All the President’s Men (1976)
Bob Woodward (Robert Redford) and Carl Bernstein (Dustin Hoffman) work for the Washington Post. They research the 1972 burglary of the Democratic Party Headquarters at the Watergate apartment complex. The two reporters make a connection between the burglars and a White House staffer. Despite many warnings, the duo follows the money all the way to the President. As the 2016 Election has been an election of scandal with the Washington Post once again breaking the latest headlines, the American people must decide what they want in a president.

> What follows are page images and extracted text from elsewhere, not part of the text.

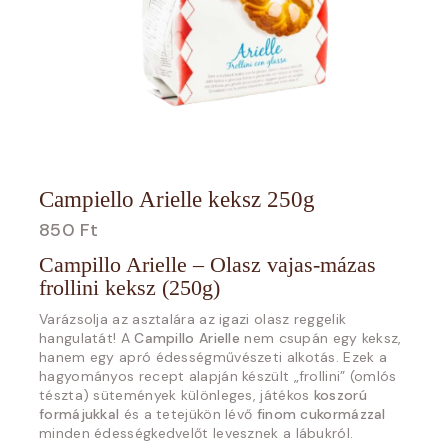
Campiello Arielle keksz 250g
850
Ft
Campillo Arielle – Olasz vajas-mázas
frollini keksz (250g)
Varázsolja az asztalára az igazi olasz reggelik
hangulatát! A
Campillo Arielle
nem csupán egy keksz,
hanem egy apró édességművészeti alkotás. Ezek a
hagyományos recept alapján készült „frollini” (omlós
tészta) sütemények különleges, játékos
koszorú
formájukkal
és a tetejükön lévő
finom cukormázzal
minden édességkedvelőt levesznek a lábukról.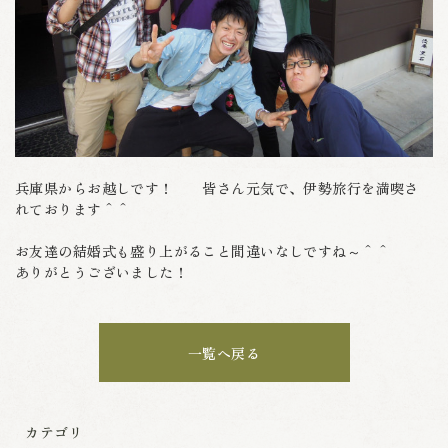
兵庫県からお越しです！ 皆さん元気で、伊勢旅行を満喫さ
れております＾＾
お友達の結婚式も盛り上がること間違いなしですね～＾＾
ありがとうございました！
一覧へ戻る
カテゴリ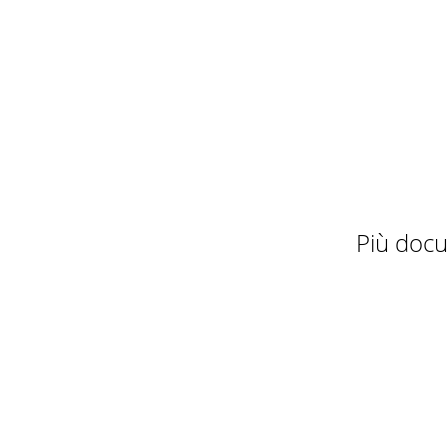
Pagina 15
Pagina 16
Pagina 17
Pagina 18
Pagina 19
Più docu
Pagina 20
Pagina 21
Pagina 22
Pagina 23
Pagina 24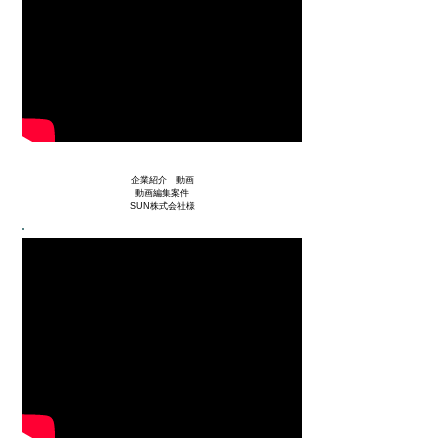
企業紹介 動画
動画編集案件
SUN株式会社様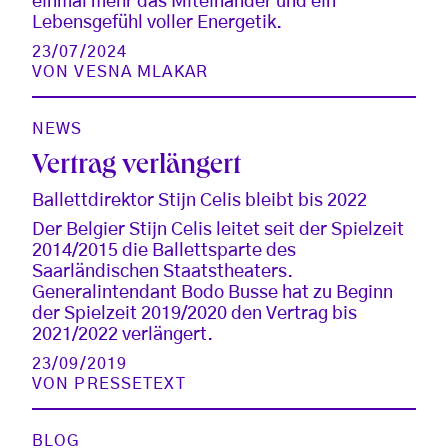
einmal mehr das Miteinander und ein
Lebensgefühl voller Energetik.
23/07/2024
VON
VESNA MLAKAR
NEWS
Vertrag verlängert
Ballettdirektor Stijn Celis bleibt bis 2022
Der Belgier Stijn Celis leitet seit der Spielzeit
2014/2015 die Ballettsparte des
Saarländischen Staatstheaters.
Generalintendant Bodo Busse hat zu Beginn
der Spielzeit 2019/2020 den Vertrag bis
2021/2022 verlängert.
23/09/2019
VON
PRESSETEXT
BLOG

Political movies do not always have to revolve around adults. Alexander Payne’s look at a high school election and the consequences that occur when a teacher (Matthew Broderick) is fed up with Tracy Flick (Reese Witherspoon), who is running for student body president. Election satirizes the life of suburban high schoolers and politics and describes today’s view on politics.
Dr. Strangelove or: How I Learned to Stop Worrying and Love the Bomb (1964)
This political satire focuses on what would happen if the wrong person pushed the wrong button. Directed, produced, and co-written by Stanley Kubrick, Dr. Strangelove is a film satirizing the Cold War fears between the USSR and the USA. During this election, voters must decide who they would rather have with their finger on the nuclear button.
Advice & Consent (1962)
Based on the novel by Allen Drury, this drama depicts the debate when candidate Robert Leffingwell (Henry Fonda) is nominated as U.S. Secretary of State. As concerns are shown during the Senate investigation of Leffingwell’s qualifications, Senator Brig Anderson (Don Murray), soon finds that Leffingwell is being used for separate parties political agenda. As we saw with Obama filling a Supreme Court Justice spot, there may be controversy for the next President when filling similar spots.
All the Way (2016)
Lyndon B. Johnson (Bryan Cranston) becomes President of the United States after the assassination of John F. Kennedy. LBJ must immediately work on the passage of the Civil Rights Act as he is pressured by Martin Luther King (Anthony Mackie) and other movement leaders. However, LBJ is almost unable to pass the bill due to Southern Democrats. Meanwhile, the war in Vietnam escalates. As the 2016 Election breaks, and barriers affecting minorities become more apparent each day, Clinton and Trump must decide how to address and ultimately resolve these pressing issues.
All the King’s Men (1949)
This drama depicts the rise and fall of Southern Democrat Willie Stark (Broderick Crawford) who promises his way to power. In the beginning of his campaign he swears against the corruption in government, but towards the end of his career, he is the most corrupt politician. All the King’s Men won three Oscars for Best Motion Picture, Best Actor, and Best Supporting Actress. As we enter the 2016 Election, once elected, the next President will decide whether to run the country in a corrupt or innocent manner to accomplish their objectives.